Com 14 faixas, o disco inclui standards como “O Barquinho” e “Onde Anda Você”, além de uma inédita, “Um pouco de mim”, composição de Luísa Sonza. A voz da cantora está bela e em casa, especialmente em “Carta ao Tom 74”. No entanto, o disco acaba sendo conservador e não apresenta a charmosa e sedutora bossa nova que se espera.
Análise do Disco
- O disco soa bem, com belas canções e arranjos conhecidos.
- A voz de Luísa Sonza está bela e em casa, especialmente em “Carta ao Tom 74”.

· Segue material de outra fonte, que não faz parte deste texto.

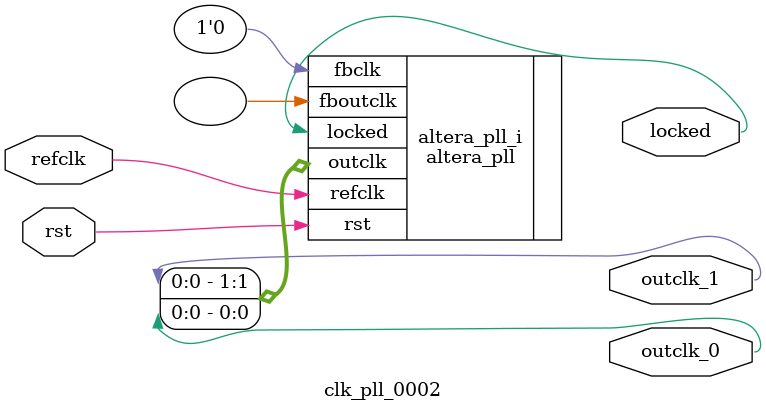
<source format=v>
`timescale 1ns/1ns
module  clk_pll_0002(

	// interface 'refclk'
	input wire refclk,

	// interface 'reset'
	input wire rst,

	// interface 'outclk0'
	output wire outclk_0,

	// interface 'outclk1'
	output wire outclk_1,

	// interface 'locked'
	output wire locked
);

	altera_pll #(
		.fractional_vco_multiplier("false"),
		.reference_clock_frequency("50.0 MHz"),
		.operation_mode("direct"),
		.number_of_clocks(2),
		.output_clock_frequency0("20.000000 MHz"),
		.phase_shift0("0 ps"),
		.duty_cycle0(50),
		.output_clock_frequency1("80.000000 MHz"),
		.phase_shift1("0 ps"),
		.duty_cycle1(50),
		.output_clock_frequency2("0 MHz"),
		.phase_shift2("0 ps"),
		.duty_cycle2(50),
		.output_clock_frequency3("0 MHz"),
		.phase_shift3("0 ps"),
		.duty_cycle3(50),
		.output_clock_frequency4("0 MHz"),
		.phase_shift4("0 ps"),
		.duty_cycle4(50),
		.output_clock_frequency5("0 MHz"),
		.phase_shift5("0 ps"),
		.duty_cycle5(50),
		.output_clock_frequency6("0 MHz"),
		.phase_shift6("0 ps"),
		.duty_cycle6(50),
		.output_clock_frequency7("0 MHz"),
		.phase_shift7("0 ps"),
		.duty_cycle7(50),
		.output_clock_frequency8("0 MHz"),
		.phase_shift8("0 ps"),
		.duty_cycle8(50),
		.output_clock_frequency9("0 MHz"),
		.phase_shift9("0 ps"),
		.duty_cycle9(50),
		.output_clock_frequency10("0 MHz"),
		.phase_shift10("0 ps"),
		.duty_cycle10(50),
		.output_clock_frequency11("0 MHz"),
		.phase_shift11("0 ps"),
		.duty_cycle11(50),
		.output_clock_frequency12("0 MHz"),
		.phase_shift12("0 ps"),
		.duty_cycle12(50),
		.output_clock_frequency13("0 MHz"),
		.phase_shift13("0 ps"),
		.duty_cycle13(50),
		.output_clock_frequency14("0 MHz"),
		.phase_shift14("0 ps"),
		.duty_cycle14(50),
		.output_clock_frequency15("0 MHz"),
		.phase_shift15("0 ps"),
		.duty_cycle15(50),
		.output_clock_frequency16("0 MHz"),
		.phase_shift16("0 ps"),
		.duty_cycle16(50),
		.output_clock_frequency17("0 MHz"),
		.phase_shift17("0 ps"),
		.duty_cycle17(50),
		.pll_type("General"),
		.pll_subtype("General")
	) altera_pll_i (
		.rst	(rst),
		.outclk	({outclk_1, outclk_0}),
		.locked	(locked),
		.fboutclk	( ),
		.fbclk	(1'b0),
		.refclk	(refclk)
	);
endmodule


</source>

- A inédita “Um pouco de mim” é bonita, mas acaba sumindo perto das outras faixas.
- O disco é conservador e não apresenta a charmosa e sedutora bossa nova que se espera.
Em resumo, o disco “Bossa Sempre Nova” é correto, mas não tem muito propósito nem charme. Falta justamente… um pouco de bossa. A comparação com o disco “Elis & Tom” (1974) é desleal e inevitável, especialmente quando Luísa Sonza se propõe a cantar “Águas de Março”, cuja versão de Elis e Tom tornou a música mundialmente famosa.
O disco cumpre o papel de elevar o nível da artista, mas não é inovador e não apresenta uma leitura diferente das músicas. Mostra que a cantora é uma boa cantora, não muito mais do que isso. Se não é para brincar ou atualizar, pra que regravar?